HashEntry table[TABLE_SIZE]; // array of 16-byte elements

• Because an entry is 16 bytes, one cache line fetch can fetch 4 entries (total 64 bytes).
• Linear probing collision resolution becomes more efficient as number of cache line fetches are reduced for probes.

((always_inline)) and ((noinline))

To not be confused with the inline keyword, which handles linkage issues.

Inlining can make code faster or slower.

• Prefer specifying __attribute__((always_inline)) for functions that are always called along the hotpath for better instruction cache usage.
• Prefer specifying __attribute__((noinline)) for non-critical tasks like error-handling which the program will not always execute along the hotpath, to reduce instruction cache pollution.
• Always measure after specifying always_inline or noinline to verify whether it helps with performance.

Keeping cache hot

• Because hotpath is executed very infrequently in trading systems, instruction cache can be trampled by non-hotpath data and instructions.
• Branch predictor also does not predict branches along the hotpath as well.
• Solution: Simulate hotpath executions (with dummy data) many times (1,000-10,000 times) before actual execution, to warm up the instruction cache and train the branch predictor.
  • Some NICs allow for pushing of data to the NIC without transmission just for this use case.

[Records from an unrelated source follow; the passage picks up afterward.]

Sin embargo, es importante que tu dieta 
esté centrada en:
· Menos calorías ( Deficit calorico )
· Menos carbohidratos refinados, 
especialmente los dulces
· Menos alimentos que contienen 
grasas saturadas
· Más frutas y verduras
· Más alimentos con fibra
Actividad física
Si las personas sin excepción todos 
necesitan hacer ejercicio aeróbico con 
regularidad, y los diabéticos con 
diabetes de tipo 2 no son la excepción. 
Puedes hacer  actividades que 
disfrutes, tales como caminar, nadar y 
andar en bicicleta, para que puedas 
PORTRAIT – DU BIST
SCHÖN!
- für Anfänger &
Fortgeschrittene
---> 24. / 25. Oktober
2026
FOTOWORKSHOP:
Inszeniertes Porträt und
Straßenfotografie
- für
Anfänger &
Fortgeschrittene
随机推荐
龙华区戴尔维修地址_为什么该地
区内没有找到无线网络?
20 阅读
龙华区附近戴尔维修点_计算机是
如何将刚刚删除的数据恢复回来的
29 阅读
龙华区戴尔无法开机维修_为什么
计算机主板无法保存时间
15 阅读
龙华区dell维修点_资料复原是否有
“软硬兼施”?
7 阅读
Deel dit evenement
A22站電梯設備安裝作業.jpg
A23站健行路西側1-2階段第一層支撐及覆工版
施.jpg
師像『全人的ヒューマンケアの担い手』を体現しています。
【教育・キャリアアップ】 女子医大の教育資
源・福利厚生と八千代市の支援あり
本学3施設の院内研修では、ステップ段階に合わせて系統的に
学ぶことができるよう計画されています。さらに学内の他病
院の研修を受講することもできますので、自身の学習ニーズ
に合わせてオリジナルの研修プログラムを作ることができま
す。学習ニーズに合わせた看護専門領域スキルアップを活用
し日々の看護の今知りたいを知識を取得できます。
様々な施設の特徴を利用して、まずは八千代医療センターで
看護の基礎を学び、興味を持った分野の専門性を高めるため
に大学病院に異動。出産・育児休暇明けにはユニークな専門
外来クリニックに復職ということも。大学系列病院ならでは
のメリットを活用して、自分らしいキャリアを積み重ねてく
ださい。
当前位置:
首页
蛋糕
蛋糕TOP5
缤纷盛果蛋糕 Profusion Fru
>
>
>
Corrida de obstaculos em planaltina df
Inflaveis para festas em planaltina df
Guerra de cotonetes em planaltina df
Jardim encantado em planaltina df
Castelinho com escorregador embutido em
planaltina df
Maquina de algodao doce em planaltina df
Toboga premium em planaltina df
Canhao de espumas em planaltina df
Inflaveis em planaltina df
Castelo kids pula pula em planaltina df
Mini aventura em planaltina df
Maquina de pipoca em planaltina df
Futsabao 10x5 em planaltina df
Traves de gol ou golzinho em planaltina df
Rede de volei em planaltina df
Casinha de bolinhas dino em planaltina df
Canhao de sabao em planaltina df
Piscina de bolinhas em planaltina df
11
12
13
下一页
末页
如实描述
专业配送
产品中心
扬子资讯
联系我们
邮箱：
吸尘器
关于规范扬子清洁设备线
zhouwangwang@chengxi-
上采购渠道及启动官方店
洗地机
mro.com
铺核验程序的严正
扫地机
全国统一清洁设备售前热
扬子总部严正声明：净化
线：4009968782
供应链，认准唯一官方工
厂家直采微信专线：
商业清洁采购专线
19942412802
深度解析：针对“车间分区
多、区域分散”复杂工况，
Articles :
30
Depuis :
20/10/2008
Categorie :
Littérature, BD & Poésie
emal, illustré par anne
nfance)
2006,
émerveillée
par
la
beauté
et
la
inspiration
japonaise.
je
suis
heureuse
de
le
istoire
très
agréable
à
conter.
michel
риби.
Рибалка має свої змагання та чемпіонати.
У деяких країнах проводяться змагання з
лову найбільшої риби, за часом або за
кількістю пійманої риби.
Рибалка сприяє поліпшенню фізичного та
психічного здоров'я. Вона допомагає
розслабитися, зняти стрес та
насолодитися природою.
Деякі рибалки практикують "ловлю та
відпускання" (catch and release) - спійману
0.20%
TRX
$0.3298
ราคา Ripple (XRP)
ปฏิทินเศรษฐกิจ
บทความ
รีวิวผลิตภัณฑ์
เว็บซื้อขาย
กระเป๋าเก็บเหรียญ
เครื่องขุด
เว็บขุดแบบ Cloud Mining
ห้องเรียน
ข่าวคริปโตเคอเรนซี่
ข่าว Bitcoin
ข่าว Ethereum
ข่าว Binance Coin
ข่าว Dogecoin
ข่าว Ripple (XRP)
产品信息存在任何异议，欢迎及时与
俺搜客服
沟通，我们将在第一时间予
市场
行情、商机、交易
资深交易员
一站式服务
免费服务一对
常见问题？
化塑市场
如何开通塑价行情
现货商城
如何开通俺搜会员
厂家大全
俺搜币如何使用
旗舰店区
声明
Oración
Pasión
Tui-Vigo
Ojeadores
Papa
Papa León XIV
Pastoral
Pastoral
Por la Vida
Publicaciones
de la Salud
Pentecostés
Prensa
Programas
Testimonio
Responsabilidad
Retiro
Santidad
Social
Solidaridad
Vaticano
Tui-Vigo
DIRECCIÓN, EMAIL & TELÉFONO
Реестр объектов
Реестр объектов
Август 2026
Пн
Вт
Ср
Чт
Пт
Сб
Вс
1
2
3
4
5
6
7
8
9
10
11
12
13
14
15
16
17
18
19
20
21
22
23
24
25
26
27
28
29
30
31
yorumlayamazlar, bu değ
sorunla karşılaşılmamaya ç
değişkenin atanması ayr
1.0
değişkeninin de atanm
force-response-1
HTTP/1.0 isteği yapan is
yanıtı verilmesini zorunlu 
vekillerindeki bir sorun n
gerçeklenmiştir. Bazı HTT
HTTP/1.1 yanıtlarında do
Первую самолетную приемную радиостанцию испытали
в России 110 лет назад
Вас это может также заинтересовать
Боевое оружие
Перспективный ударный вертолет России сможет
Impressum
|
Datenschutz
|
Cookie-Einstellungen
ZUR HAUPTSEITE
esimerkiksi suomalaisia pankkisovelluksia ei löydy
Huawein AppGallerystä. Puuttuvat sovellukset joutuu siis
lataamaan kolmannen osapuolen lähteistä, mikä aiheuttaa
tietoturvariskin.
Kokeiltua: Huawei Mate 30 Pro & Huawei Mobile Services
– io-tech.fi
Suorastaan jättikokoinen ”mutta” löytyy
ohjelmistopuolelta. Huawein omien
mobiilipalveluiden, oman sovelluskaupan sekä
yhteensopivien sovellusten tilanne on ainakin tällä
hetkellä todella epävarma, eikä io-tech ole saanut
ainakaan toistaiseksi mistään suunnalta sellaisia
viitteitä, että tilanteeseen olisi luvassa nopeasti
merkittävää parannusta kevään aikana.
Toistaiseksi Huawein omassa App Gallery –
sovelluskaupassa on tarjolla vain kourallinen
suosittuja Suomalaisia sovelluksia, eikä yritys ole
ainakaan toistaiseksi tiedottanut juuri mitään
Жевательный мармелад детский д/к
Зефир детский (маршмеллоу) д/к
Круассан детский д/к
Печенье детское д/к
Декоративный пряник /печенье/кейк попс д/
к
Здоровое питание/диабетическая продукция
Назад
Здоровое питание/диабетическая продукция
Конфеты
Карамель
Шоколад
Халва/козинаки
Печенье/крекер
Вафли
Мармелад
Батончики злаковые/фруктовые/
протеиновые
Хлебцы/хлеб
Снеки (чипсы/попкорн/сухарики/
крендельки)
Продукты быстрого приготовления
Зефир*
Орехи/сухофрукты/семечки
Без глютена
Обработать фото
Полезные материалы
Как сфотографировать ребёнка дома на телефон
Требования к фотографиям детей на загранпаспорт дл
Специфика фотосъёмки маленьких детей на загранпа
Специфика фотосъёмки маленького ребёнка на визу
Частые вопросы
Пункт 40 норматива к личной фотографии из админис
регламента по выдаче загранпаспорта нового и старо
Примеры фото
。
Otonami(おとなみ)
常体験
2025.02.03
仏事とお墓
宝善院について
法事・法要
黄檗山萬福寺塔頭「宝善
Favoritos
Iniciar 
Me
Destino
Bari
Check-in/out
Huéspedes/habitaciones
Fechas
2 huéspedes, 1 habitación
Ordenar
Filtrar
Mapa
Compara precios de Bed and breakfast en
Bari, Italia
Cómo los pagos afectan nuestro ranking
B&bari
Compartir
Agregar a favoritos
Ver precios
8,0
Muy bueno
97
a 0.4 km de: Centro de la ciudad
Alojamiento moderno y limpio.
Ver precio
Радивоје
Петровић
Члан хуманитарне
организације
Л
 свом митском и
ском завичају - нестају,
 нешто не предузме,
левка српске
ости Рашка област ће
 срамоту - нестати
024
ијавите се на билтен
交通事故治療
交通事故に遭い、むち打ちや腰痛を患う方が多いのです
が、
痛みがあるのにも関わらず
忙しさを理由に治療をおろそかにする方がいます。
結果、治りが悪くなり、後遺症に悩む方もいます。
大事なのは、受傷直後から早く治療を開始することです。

Disabling cores for single-threaded programs

Disable all but 1 core, so that the single core gets full L3 cache.

(Small nitpick) Placement new's slight inefficiency

Older versions of gcc (<7.1) and clang (<3.4) will compile placement new to include a null pointer check on the passed buffer. This is rectified by defining passing a null pointer into placement new as an undefined behaviour.

Small string optimization

• instruments.find({"IBM"}) - avoids allocation if string is <=15 chars for gcc >=5.1 and <=22 chars for clang
• However, allocation will be caused on systems with gcc >=5.1 if using an ABI compatible linux distro (e.g. RHEL/Centos/Ubuntu/Fedora)

(Small nitpick) Static local variable initialization

Static local variables has a guard variable to check whether it's initialized or not. Every reference to the static local variable will cause the guard variable to be checked.

(Small nitpick) std::function may allocate

gcc may not optimize std::function that does nothing, check ASM to verify.

std::pow can be slow.

std::pow is transcedental, will fallback to a slower phase if accuracy of the result is not acceptable after the first faster phase.

Measurement of low latency systems (wooo CS5239)

• Profiling: examine what the code does and find bottlenecks.
  • Sampling profilers (e.g. gprof): misses key events because most of the time trading software does nothing
  • Instrumentation profilers (e.g. valgrind): basically a virtual machine that simulates a CPU, does not give accurate I/O results, too intrusive.
• Benchmarking: timing the speed of a system with specified inputs.
  • Microbenchmarks (.e.g Google benchmark): not representative of a realistic environment

Best measurement: setup a benchmarking system that emulates production as much as possible.

• e.g. have a server replay market data like an exchange server, have the data be fed to the server running the software to be benched. Have a switch that taps into the network and record all the packets that are passed.
• Very hard to get a setup that is as close as possible to production.